Hangman's haunted past

A review of The Beggar King by Oliver Potzsch

My favorite 17th Century sleuths are back for another hair-raising, exciting, and almost deadly adventure. It is 1662 and Jakob Kuisl, the Schongau hangman, his oldest daughter Magdalena, and Simon Fronwieser, the medicus and son of the town doctor are in for quite an adventure in Oliver Plotzsch's new novel, The Beggar King. This time the story moves from Schongau to Regensburg. What they say is true: the past can come back and bite you in the derriere.

Jakob was a hangman's son who tried to escape the hangman's life by signing up to be a mercenary in the Thirty Years War. He was a very good soldier. He rose in the ranks. However he discovered the horrors of war and was glad to get out. But now 25 years later a past event has set into motion a plan that has terrible consequences for Jakob.

In August 1662, Jakob Kuisl receives a message that his younger sister, Lisbeth, is ill. She and her husband, a bathhouse owner, live in Regensburg, a four day journey down the Danube. After arriving he lets his temper get the best of him and ends up in the tower for the night. Meanwhile, back in Schongau Jakob isn't the only Kuisl who's being set up. His oldest daughter Magdalena, apprentice to the midwife, is called to the baker to help with the baker's maid. Both she and Simon go. They discover that the maid was trying to abort the baker's child. However the baker gave her too much ergot and they cannot save her. Magdalena's temper gets the best of her when she accuses the baker of raping his maid and threatens to tell everyone. But the baker reminds her that he is on the city council and that no one will believe a hangman's daughter and a "horny son of an army doctor" over him. This sets up a situation where Simon and Magdalena leave Schongau to find a place where a hangman's daughter and a medicus could be together.
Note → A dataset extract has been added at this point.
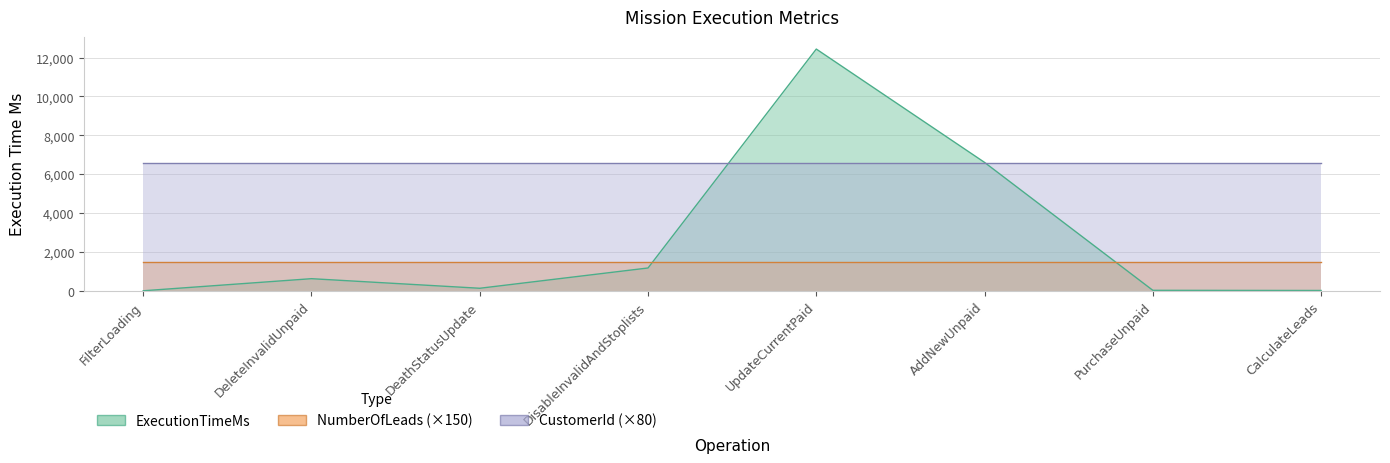

True or false: ExecutionTimeMs has more than 0 interior local peaks.

True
They decide to head to the free city of Regensburg where her aunt and uncle live.

As Simon and Magdalena decide to head to Regensburg, Jakob is let out after a night in the tower. He pays a beggar to lead him to his sister's. When he gets there he finds both with their throats slit. Of course the city guards just happen to be in the neighborhood. They come in shortly after him and arrest him for the murders. Now he's stuck in jail for a crime he didn't commit and he knows what's coming next--torture by the city's hangman in order to get him to confess. Jakob now has a lot of time to think to try to figure out who set him up. His only hope although he doesn't know it yet are Magdalena and Simon.
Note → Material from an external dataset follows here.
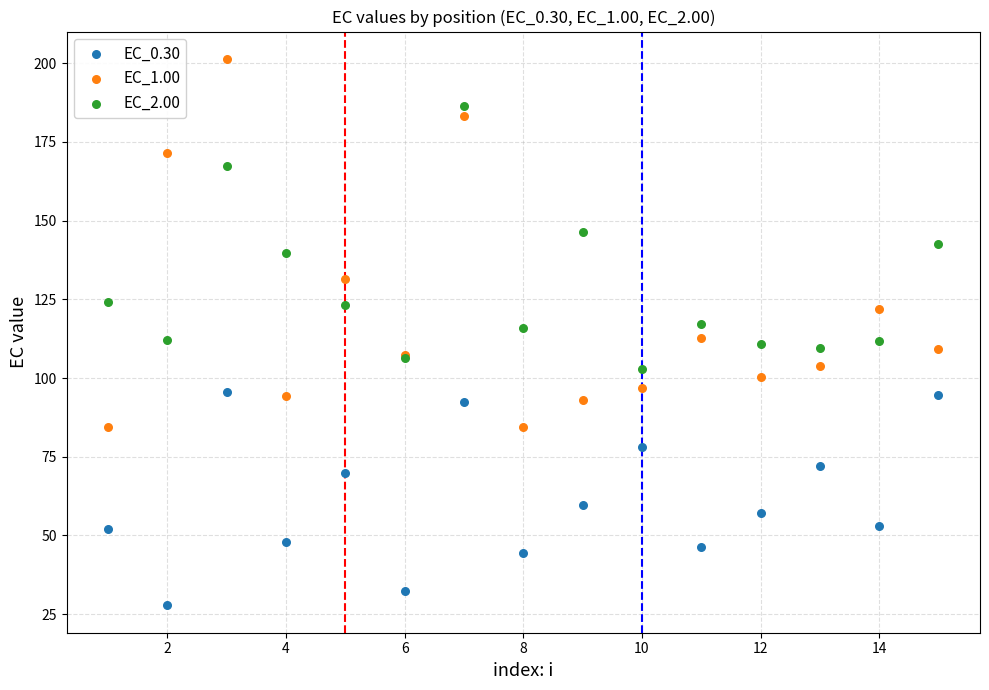

Which series reaches the minimum Y coordinate?

EC_0.30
Now we have Jakob in jail trying to wrack his brain to figure out who wants him dead while trying to survive the various measures of torture. On the outside we have Simon and Magdalena trying to find proof of her dad's innocence. Along the way they meet an interesting cast of characters who may or may not be able to help them. Who should they trust? Will Jakob be able to survive the torture? Will he convince his fellow hangman that he is innocent and gain his help? Will Magdalena and Simon be able to save her father in time? For the answers to these questions, you'll have to read the book.

I really like these characters and the way Potzsch brings their 17th Century Germany to life. It is an engaging, suspenseful story about love, revenge, and what humans are capable of--both good and evil. He even provides a brief travel guide at the end if one is interested in visiting that area of Germany. I eagerly look forward to the next book, The Warlock: A Hangman's Daughter's Tale (or as Amazon lists it as The Poisoned Pilgrim: A Hangman's Daughter's Tale) coming in July, 2013. No matter what the title is I'm going to read it.